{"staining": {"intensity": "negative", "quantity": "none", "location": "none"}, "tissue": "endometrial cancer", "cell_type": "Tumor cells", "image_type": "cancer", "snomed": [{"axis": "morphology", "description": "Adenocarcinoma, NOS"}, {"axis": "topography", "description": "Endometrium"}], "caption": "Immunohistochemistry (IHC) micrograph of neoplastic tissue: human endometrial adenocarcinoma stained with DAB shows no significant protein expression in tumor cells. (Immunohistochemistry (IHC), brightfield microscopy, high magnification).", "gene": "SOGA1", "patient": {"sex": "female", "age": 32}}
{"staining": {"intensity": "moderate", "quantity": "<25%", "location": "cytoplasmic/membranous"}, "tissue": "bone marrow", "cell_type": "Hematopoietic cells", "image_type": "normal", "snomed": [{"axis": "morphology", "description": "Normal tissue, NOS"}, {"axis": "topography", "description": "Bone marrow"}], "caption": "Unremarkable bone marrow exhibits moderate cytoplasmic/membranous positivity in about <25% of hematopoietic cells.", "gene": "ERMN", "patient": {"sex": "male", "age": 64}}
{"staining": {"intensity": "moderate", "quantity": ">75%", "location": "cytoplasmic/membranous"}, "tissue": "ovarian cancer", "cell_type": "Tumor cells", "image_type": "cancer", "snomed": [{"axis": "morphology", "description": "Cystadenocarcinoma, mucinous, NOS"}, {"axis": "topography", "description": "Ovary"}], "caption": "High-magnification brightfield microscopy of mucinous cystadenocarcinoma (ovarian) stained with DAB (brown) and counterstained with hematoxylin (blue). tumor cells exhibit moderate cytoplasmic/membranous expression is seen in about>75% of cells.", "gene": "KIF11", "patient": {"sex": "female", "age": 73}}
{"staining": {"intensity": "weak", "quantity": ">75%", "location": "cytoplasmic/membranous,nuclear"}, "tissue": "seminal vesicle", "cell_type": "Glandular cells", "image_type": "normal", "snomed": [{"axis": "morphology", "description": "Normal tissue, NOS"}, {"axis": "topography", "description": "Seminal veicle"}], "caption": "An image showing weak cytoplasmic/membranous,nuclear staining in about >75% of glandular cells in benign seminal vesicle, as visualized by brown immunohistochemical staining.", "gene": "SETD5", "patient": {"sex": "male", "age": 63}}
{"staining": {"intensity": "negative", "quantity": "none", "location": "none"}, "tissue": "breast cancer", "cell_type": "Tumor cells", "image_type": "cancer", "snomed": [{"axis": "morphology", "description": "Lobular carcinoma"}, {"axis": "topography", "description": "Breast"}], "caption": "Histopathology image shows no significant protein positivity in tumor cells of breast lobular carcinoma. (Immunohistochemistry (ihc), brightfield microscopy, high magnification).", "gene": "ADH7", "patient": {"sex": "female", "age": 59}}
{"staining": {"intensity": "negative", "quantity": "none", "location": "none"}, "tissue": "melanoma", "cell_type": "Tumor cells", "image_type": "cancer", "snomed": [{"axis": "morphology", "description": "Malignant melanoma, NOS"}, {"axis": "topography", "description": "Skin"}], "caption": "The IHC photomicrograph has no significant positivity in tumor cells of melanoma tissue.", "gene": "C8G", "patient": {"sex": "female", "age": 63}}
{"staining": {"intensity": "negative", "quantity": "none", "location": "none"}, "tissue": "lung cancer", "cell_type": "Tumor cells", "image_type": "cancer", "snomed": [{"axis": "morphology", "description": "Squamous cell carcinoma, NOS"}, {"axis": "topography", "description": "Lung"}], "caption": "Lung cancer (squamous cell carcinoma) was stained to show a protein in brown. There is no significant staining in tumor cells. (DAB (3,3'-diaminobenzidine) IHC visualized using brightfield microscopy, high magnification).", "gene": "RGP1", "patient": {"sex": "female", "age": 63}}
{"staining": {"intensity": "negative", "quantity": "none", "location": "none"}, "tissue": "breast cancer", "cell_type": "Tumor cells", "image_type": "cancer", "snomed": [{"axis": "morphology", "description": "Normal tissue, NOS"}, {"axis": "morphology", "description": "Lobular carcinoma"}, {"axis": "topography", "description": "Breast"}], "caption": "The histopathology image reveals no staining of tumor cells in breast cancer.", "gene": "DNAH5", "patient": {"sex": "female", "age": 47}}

**Required action**
Write out the complete listing above, exactly as it reads.

**Output below**
{"staining": {"intensity": "negative", "quantity": "none", "location": "none"}, "tissue": "endometrial cancer", "cell_type": "Tumor cells", "image_type": "cancer", "snomed": [{"axis": "morphology", "description": "Adenocarcinoma, NOS"}, {"axis": "topography", "description": "Endometrium"}], "caption": "Immunohistochemistry (IHC) micrograph of neoplastic tissue: human endometrial adenocarcinoma stained with DAB shows no significant protein expression in tumor cells. (Immunohistochemistry (IHC), brightfield microscopy, high magnification).", "gene": "SOGA1", "patient": {"sex": "female", "age": 32}}
{"staining": {"intensity": "moderate", "quantity": "<25%", "location": "cytoplasmic/membranous"}, "tissue": "bone marrow", "cell_type": "Hematopoietic cells", "image_type": "normal", "snomed": [{"axis": "morphology", "description": "Normal tissue, NOS"}, {"axis": "topography", "description": "Bone marrow"}], "caption": "Unremarkable bone marrow exhibits moderate cytoplasmic/membranous positivity in about <25% of hematopoietic cells.", "gene": "ERMN", "patient": {"sex": "male", "age": 64}}
{"staining": {"intensity": "moderate", "quantity": ">75%", "location": "cytoplasmic/membranous"}, "tissue": "ovarian cancer", "cell_type": "Tumor cells", "image_type": "cancer", "snomed": [{"axis": "morphology", "description": "Cystadenocarcinoma, mucinous, NOS"}, {"axis": "topography", "description": "Ovary"}], "caption": "High-magnification brightfield microscopy of mucinous cystadenocarcinoma (ovarian) stained with DAB (brown) and counterstained with hematoxylin (blue). tumor cells exhibit moderate cytoplasmic/membranous expression is seen in about>75% of cells.", "gene": "KIF11", "patient": {"sex": "female", "age": 73}}
{"staining": {"intensity": "weak", "quantity": ">75%", "location": "cytoplasmic/membranous,nuclear"}, "tissue": "seminal vesicle", "cell_type": "Glandular cells", "image_type": "normal", "snomed": [{"axis": "morphology", "description": "Normal tissue, NOS"}, {"axis": "topography", "description": "Seminal veicle"}], "caption": "An image showing weak cytoplasmic/membranous,nuclear staining in about >75% of glandular cells in benign seminal vesicle, as visualized by brown immunohistochemical staining.", "gene": "SETD5", "patient": {"sex": "male", "age": 63}}
{"staining": {"intensity": "negative", "quantity": "none", "location": "none"}, "tissue": "breast cancer", "cell_type": "Tumor cells", "image_type": "cancer", "snomed": [{"axis": "morphology", "description": "Lobular carcinoma"}, {"axis": "topography", "description": "Breast"}], "caption": "Histopathology image shows no significant protein positivity in tumor cells of breast lobular carcinoma. (Immunohistochemistry (ihc), brightfield microscopy, high magnification).", "gene": "ADH7", "patient": {"sex": "female", "age": 59}}
{"staining": {"intensity": "negative", "quantity": "none", "location": "none"}, "tissue": "melanoma", "cell_type": "Tumor cells", "image_type": "cancer", "snomed": [{"axis": "morphology", "description": "Malignant melanoma, NOS"}, {"axis": "topography", "description": "Skin"}], "caption": "The IHC photomicrograph has no significant positivity in tumor cells of melanoma tissue.", "gene": "C8G", "patient": {"sex": "female", "age": 63}}
{"staining": {"intensity": "negative", "quantity": "none", "location": "none"}, "tissue": "lung cancer", "cell_type": "Tumor cells", "image_type": "cancer", "snomed": [{"axis": "morphology", "description": "Squamous cell carcinoma, NOS"}, {"axis": "topography", "description": "Lung"}], "caption": "Lung cancer (squamous cell carcinoma) was stained to show a protein in brown. There is no significant staining in tumor cells. (DAB (3,3'-diaminobenzidine) IHC visualized using brightfield microscopy, high magnification).", "gene": "RGP1", "patient": {"sex": "female", "age": 63}}
{"staining": {"intensity": "negative", "quantity": "none", "location": "none"}, "tissue": "breast cancer", "cell_type": "Tumor cells", "image_type": "cancer", "snomed": [{"axis": "morphology", "description": "Normal tissue, NOS"}, {"axis": "morphology", "description": "Lobular carcinoma"}, {"axis": "topography", "description": "Breast"}], "caption": "The histopathology image reveals no staining of tumor cells in breast cancer.", "gene": "DNAH5", "patient": {"sex": "female", "age": 47}}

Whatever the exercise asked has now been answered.